|Rediff India Abroad Home | All the sections|
We never understand KANK's characters
August 29, 2006 21:26 IST
The response was very good, and selecting the top ten reviews was an interesting task.
Last Monday, we featured Amodini Sharma's review. On Tuesday, we featured Abhishek Asthana's review. On Wednesday, we featured Sumier Phalake's review. On Thursday, we featured Kiran Kamath's review. On Friday, we featured Arun Ganesh's review. Yesterday, we featured Tasneem Karbani's review.
Today, we feature a review by Madhusudan Hegde.After writing a series of successful legal thrillers, John Grisham felt compelled to write a 'different' novel, The Painted House. Similarly, KANK is Karan Johar's attempt to break the mould. Unfortunately, broken with the mould, are also viewers' expectations of a good movie.
This is a bold movie that delves into the complex relationships and lives of two married couples, Dev (Shah Rukh) and Rhea (Preity Zinta); Rishi (Abhishek Bachchan) and Maya (Rani Mukerji). Dev is a bitter man, having failed as a football coach, while his wife Rhea is a successful career woman working in a fashion magazine. Rishi runs a PR firm organising events and his wife Maya is a teacher who simply cannot identify with Rishi's lifestyle of parties and fun. Both marriages are falling apart with Dev unable to accept his wife's success and Maya not reciprocating Rishi's deep love for her. Predictably the couples meet and Dev and Maya find themselves in an affair.

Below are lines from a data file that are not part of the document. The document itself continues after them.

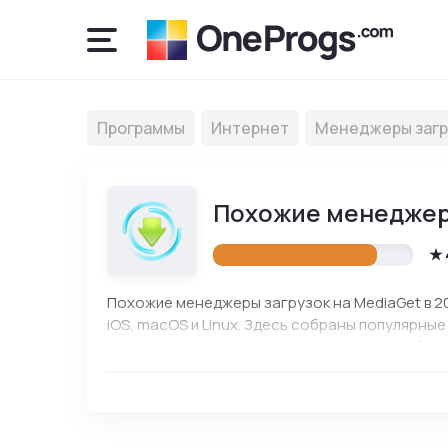
Программы
Интернет
Менеджеры загр
Похожие менеджеры
Похожие менеджеры загрузок на MediaGet в 20
iOS, macOS и Linux. Здесь собраны популярные
Сравнивайте функции, характеристики и выбир
использования.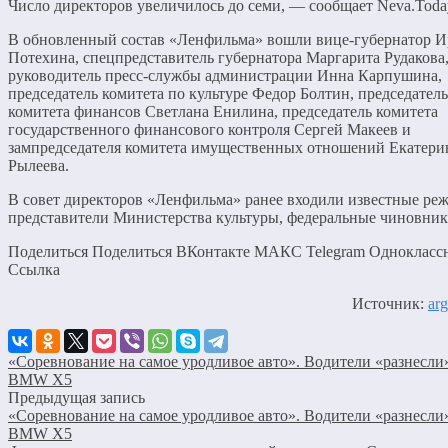
Число директоров увеличилось до семи, — сообщает Neva.Toda
В обновленный состав «Ленфильма» вошли вице-губернатор 
Потехина, спецпредставитель губернатора Маргарита Рудакова
руководитель пресс-службы администрации Инна Карпушина,
председатель комитета по культуре Федор Болтин, председатель
комитета финансов Светлана Енилина, председатель комитета
государственного финансового контроля Сергей Макеев и
зампредседателя комитета имущественных отношений Екатери
Рылеева.
В совет директоров «Ленфильма» ранее входили известные ре
представители Министерства культуры, федеральные чиновник
Поделиться Поделиться ВКонтакте МАКС Telegram Однокласс
Cсылка
Источник:
arg
«Соревнование на самое уродливое авто». Водители «разнесли
BMW X5
Предыдущая запись
«Соревнование на самое уродливое авто». Водители «разнесли
BMW X5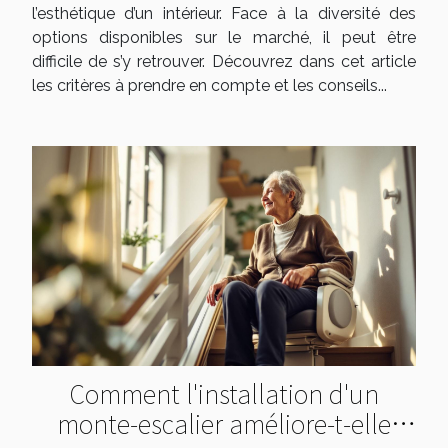
l’esthétique d’un intérieur. Face à la diversité des
options disponibles sur le marché, il peut être
difficile de s’y retrouver. Découvrez dans cet article
les critères à prendre en compte et les conseils...
Comment l'installation d'un
monte-escalier améliore-t-elle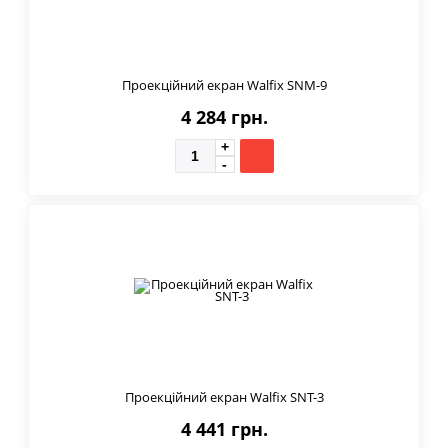
Проекційний екран Walfix SNM-9
4 284 грн.
Проекційний екран Walfix SNT-3
4 441 грн.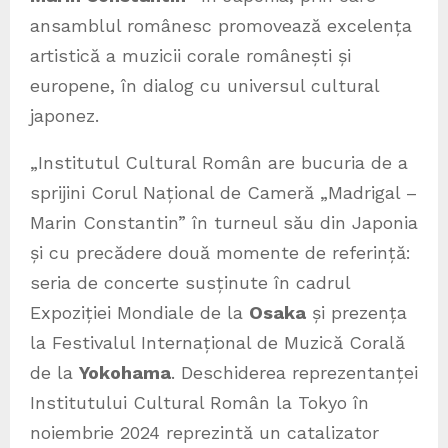
ansamblul românesc promovează excelența
artistică a muzicii corale românești și
europene, în dialog cu universul cultural
japonez.
„Institutul Cultural Român are bucuria de a
sprijini Corul Național de Cameră „Madrigal –
Marin Constantin” în turneul său din Japonia
și cu precădere două momente de referință:
seria de concerte susținute în cadrul
Expoziției Mondiale de la
Osaka
și prezența
la Festivalul Internațional de Muzică Corală
de la
Yokohama
. Deschiderea reprezentanței
Institutului Cultural Român la Tokyo în
noiembrie 2024 reprezintă un catalizator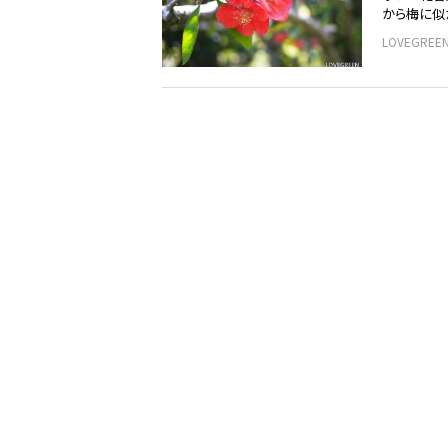
から梅に似
LOVEGRE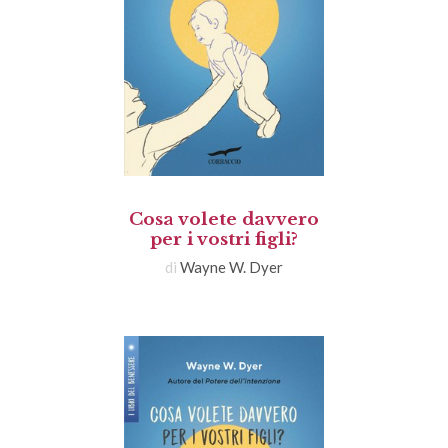
Cosa volete davvero
per i vostri figli?
di
Wayne W. Dyer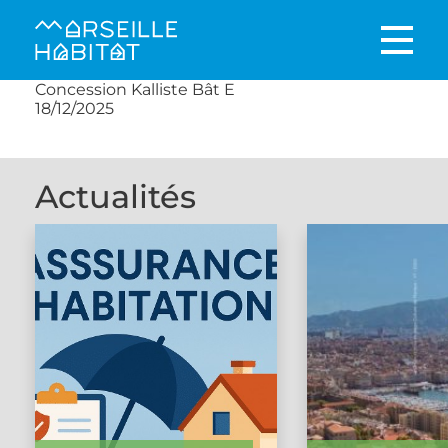
Concession Kalliste Bât E
18/12/2025
Actualités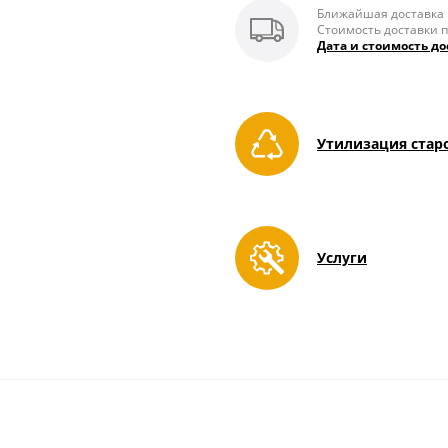
Ближайшая доставка п
Стоимость доставки п
Дата и стоимость до
Утилизация стар
Услуги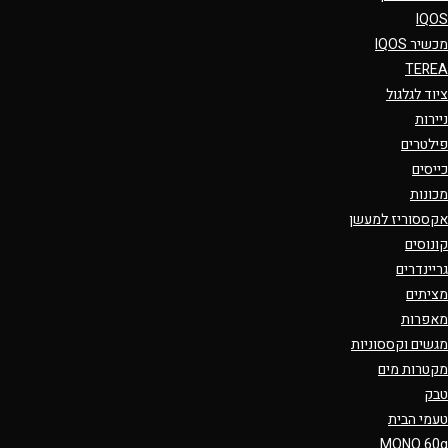
IQOS
מכשיר IQOS
TEREA
ציוד לגלגול
ניירות
פילטרים
כייסים
מכונות
אקססוריז למעשן
קונוסים
גריינדרים
מציתים
מאפרות
מגשים וקססוניות
מקטרות מים
טבק
טעמי הבית
MONO 60g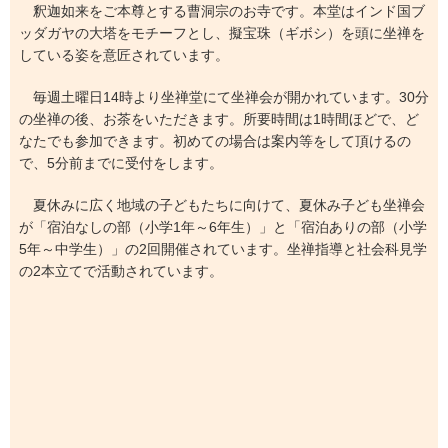
釈迦如来をご本尊とする曹洞宗のお寺です。本堂はインド国ブ
ッダガヤの大塔をモチーフとし、擬宝珠（ギボシ）を頭に坐禅を
している姿を意匠されています。
毎週土曜日14時より坐禅堂にて坐禅会が開かれています。30分
の坐禅の後、お茶をいただきます。所要時間は1時間ほどで、ど
なたでも参加できます。初めての場合は案内等をして頂けるの
で、5分前までに受付をします。
夏休みに広く地域の子どもたちに向けて、夏休み子ども坐禅会
が「宿泊なしの部（小学1年～6年生）」と「宿泊ありの部（小学
5年～中学生）」の2回開催されています。坐禅指導と社会科見学
の2本立てで活動されています。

Well, seems like an interesting theme for a Silsila like drama, doesn't it? Yes, but what could have been a peek into human nature and insight into way people and relationships change remains just that -- 'could have been'.
The problem with the movie in not in the execution, the performances or even the length of the movie (3.5 hours); the failure is its inability to get the viewer to empathise with the protagonists.
That is the simple reason that this house, though rather well painted, collapses. One can understand Rani's emptiness having married Abhishek, even though she never really loved him, but why does she fall for Shah Rukh? Is Shah Rukh's attraction to Rani simply a desire to be with someone who is not a super-achiever and therefore less challenging to his ego?
The director ostensibly tries to tell you that they start with the noble intention of trying to help each other rescue their marriages. Both Preity and Abhishek, portrayed as rational human beings, actually reciprocate these efforts to build the relationship back. Naturally, I was all set for the nice ending, but Shah Rukh and Rani spoilt it all rushing back into each other's arms! Once again, dear reader, this deepens our inability to understand these characters.
The SRK-Rani relationship deepens and they end up making love with their conscience gnawing at them, which in turn leads to an admission of infidelity to their respective partners. What happens next is the climax, which, though not a predictable ending, still leaves the viewer with more agony.
The film has its moments, though, due to some brilliant performances, dialogue and fabulous imagery. Shah Rukh is brilliant as a loser; you can see his bitterness in every little nuance. The dialogues are crisp and hard hitting and at the risk of being a spoiler, his rebuttal to Preity calling him a failure goes something like this: "Yes, I am failure, par jaanti ho is ghar mein mujhse bhi bada failure kya hai? Hamari shaadi, hamara rishta."
Rani makes the best of a rather unconvincing character and Preity, well, given the limited role, does a very good job of portraying a career woman. Big B, as Rishi's father, effortlessly plays a skirt-chasing widower and once again delivers an outstanding performance. Few actors have the stature to carry off playing a middle-aged playboy and a respected elder of the family. The real star, though, is Abhishek. He finely depicts a range of emotions; a cool party guy, a husband once loving, then enraged by his wife's infidelity, and a son saddened at the prospect of losing his father.
Karan Johar gives New York a new beauty of its own and in this movie goes beyond the city in Kal Ho Na Ha to the breathtaking suburbs and exotic homes. In terms of music, barring the title song, none are catchy and the primary purpose of the songs seems to be to remind the viewer that it's a Bollywood movie further reinforced by purposeless guest appearances by Kajol and John Abraham.
Only one emotion reigned supreme at the theatre when I saw this movie -- Alvida.
Madhusudan Hegde is based out of Detroit and works for an Indian IT major.